Quando parlo di arte non trasmetto solo le nozioni e le informazioni che derivano dalla mia ricerca. Ci sono anche le mie emozioni per quello che studio, l’entusiasmo delle mie scoperte, la passione per il mio lavoro. E sono sempre curiosa di vedere quanto di quello che ho interpretato sia condiviso, quanto le mie sensazioni siano le stesse delle persone con cui mi confronto. E poi il dialogo che nasce, le impressioni e le riflessioni che le mie parole sanno suscitare sono per me un’occasione preziosissima per ampliare ancora i miei orizzonti e i punti di vista.

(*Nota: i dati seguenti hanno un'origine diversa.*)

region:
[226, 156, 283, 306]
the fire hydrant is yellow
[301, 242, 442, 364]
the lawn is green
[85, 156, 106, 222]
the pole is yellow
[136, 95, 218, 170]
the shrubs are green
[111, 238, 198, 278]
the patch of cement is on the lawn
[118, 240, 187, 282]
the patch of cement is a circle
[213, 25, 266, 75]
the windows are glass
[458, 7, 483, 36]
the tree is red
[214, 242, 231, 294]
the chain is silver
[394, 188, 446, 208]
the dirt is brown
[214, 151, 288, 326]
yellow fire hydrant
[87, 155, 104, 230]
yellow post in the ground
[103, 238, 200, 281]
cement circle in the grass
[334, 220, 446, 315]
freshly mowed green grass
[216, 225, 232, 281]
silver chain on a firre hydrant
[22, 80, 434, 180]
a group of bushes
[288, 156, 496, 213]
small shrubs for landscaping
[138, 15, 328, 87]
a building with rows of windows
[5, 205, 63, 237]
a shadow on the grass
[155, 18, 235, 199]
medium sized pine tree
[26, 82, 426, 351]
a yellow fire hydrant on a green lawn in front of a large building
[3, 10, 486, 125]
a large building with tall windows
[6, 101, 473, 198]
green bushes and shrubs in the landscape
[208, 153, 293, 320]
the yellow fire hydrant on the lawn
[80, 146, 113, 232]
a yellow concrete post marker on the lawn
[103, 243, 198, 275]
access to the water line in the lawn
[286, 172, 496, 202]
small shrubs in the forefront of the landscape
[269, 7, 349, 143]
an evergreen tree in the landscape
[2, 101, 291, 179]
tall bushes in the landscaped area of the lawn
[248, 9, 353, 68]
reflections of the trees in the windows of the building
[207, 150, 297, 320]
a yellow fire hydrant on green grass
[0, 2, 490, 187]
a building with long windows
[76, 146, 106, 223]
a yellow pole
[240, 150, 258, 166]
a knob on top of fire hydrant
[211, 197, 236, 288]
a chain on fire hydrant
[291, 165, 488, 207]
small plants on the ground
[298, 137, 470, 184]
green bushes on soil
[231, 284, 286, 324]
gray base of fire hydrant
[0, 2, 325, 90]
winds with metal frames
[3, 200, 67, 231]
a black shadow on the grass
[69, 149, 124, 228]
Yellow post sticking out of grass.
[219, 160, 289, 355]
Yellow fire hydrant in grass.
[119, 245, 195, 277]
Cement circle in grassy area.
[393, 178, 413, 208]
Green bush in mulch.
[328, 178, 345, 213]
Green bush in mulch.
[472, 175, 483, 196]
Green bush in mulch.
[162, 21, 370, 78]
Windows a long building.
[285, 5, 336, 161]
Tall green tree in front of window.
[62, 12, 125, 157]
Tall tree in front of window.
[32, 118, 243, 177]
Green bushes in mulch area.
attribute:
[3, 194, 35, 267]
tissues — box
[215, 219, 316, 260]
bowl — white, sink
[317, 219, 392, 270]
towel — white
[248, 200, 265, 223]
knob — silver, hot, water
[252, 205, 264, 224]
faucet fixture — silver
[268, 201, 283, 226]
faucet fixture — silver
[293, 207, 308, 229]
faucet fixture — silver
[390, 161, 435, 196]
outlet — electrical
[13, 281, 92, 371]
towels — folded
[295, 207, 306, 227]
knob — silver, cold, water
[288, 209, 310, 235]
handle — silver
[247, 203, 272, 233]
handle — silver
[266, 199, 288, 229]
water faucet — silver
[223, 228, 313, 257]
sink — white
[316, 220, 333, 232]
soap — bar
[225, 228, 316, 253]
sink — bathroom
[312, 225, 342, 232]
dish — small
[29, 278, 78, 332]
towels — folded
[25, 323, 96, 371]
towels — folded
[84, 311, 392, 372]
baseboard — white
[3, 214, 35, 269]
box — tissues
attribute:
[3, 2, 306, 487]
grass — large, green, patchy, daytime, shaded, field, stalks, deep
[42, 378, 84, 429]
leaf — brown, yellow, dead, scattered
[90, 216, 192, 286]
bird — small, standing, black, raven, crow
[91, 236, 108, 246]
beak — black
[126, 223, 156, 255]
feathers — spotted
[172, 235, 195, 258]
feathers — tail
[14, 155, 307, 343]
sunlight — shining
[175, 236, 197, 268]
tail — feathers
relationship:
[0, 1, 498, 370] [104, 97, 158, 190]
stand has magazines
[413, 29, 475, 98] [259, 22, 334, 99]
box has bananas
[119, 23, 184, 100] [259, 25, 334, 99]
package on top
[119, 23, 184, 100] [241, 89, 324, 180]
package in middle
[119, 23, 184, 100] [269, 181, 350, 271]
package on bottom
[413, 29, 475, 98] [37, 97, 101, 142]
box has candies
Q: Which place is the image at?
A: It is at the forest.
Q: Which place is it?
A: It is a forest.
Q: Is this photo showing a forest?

Grazie Elena Castelli, ti aspettiamo giovedì 3 novembre, alle ore 19.00, alla sala eventi ENIT di Francoforte – Barckhausstr. 10 – per continuare a dialogare con te.
Elena Castelli De Angelis nasce ad Alessandria. Si laurea a Genova in Conservazione dei Beni Culturali con una tesi riguardante il rapporto tra luce e opere d’arte. A Pisa consegue il dottorato di ricerca in Storia dell’Arte approfondendo lo stesso tema e compiendo, con il supporto scientifico del CNR, sperimentazioni sull’illuminazione a candele di due dipinti dei secoli XVI e XVII. Collabora con le università brasiliane di San Paolo, Campinas, Belo Horizonte e Juiz de Fora, oltre che con l’Accademia Ligustica di Belle Arti di Genova. In Italia e all’estero partecipa a convegni, tiene conferenze e pubblica diversi contributi in cui presenta i risultati dei propri studi dedicati soprattutto all’arte barocca.